## Exercise:
From the line containing "right wrist: (678, 465, -23)" through the last line of the records below, output every line exactly, both ends included, except the pictures.

## Entries provided:
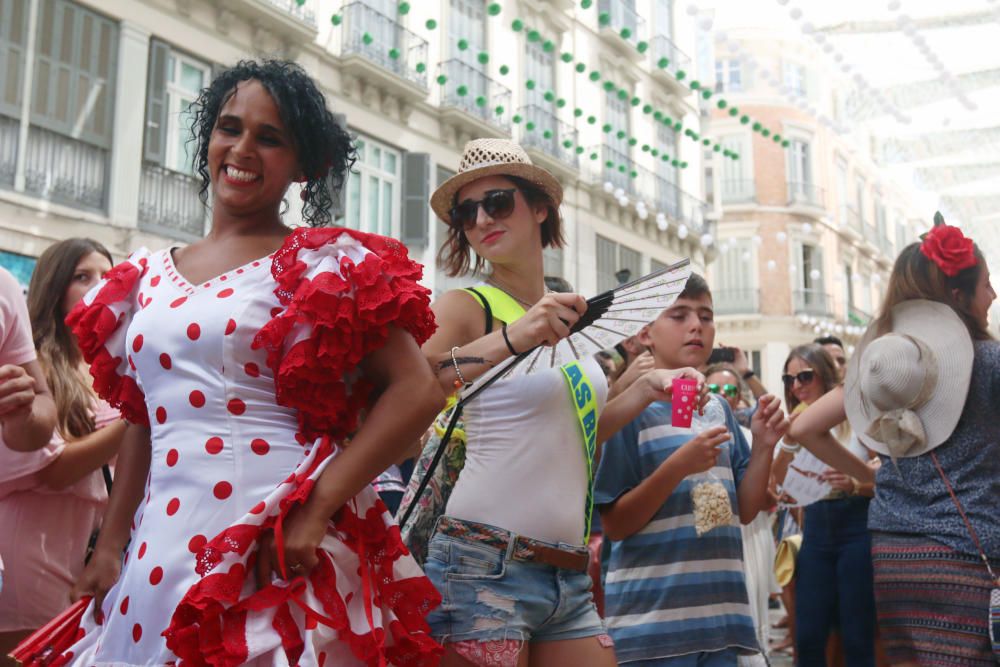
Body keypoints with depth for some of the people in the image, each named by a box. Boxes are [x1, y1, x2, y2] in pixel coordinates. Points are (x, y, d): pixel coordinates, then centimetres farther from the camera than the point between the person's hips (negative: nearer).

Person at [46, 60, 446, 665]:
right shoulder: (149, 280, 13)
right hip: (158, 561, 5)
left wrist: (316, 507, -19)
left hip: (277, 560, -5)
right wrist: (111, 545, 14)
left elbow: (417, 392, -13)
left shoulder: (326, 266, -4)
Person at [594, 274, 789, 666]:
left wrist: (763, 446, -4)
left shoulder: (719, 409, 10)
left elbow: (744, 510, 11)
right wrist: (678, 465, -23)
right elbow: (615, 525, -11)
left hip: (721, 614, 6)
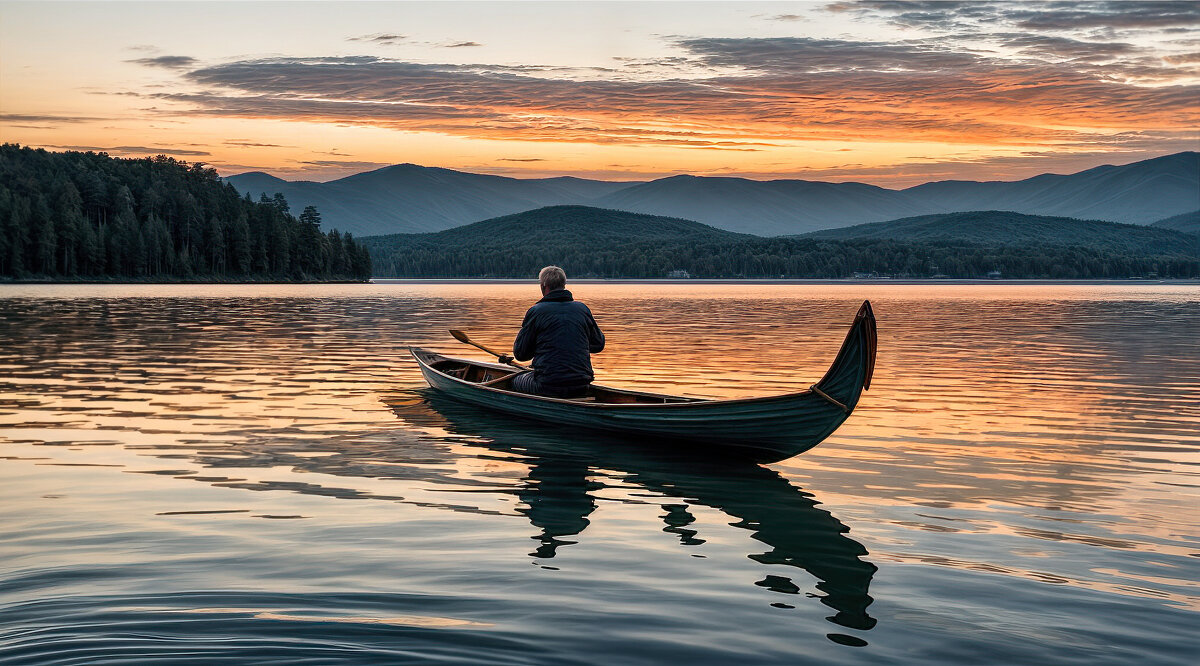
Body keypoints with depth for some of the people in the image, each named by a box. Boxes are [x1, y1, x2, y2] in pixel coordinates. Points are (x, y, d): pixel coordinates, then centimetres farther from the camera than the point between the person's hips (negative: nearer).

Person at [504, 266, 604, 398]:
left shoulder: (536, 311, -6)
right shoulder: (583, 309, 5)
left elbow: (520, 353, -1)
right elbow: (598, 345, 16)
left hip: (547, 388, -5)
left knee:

## Answer to this exercise:
right wrist: (678, 465, -23)
right elbow: (615, 525, -11)
left hip: (721, 614, 6)
Body keypoints with depth for some of the people in the image, each named by a box. Boxes are [x1, y1, x2, y2] in pixel coordinates. Points are (x, y, d): pixel coordinates, then centimetres farther from the camera than the point between the person's hips (negative: nearer).

Person at [504, 266, 604, 398]:
left shoulder: (536, 311, -6)
right shoulder: (583, 309, 5)
left elbow: (520, 353, -1)
right elbow: (598, 345, 16)
left hip: (547, 388, -5)
left knee:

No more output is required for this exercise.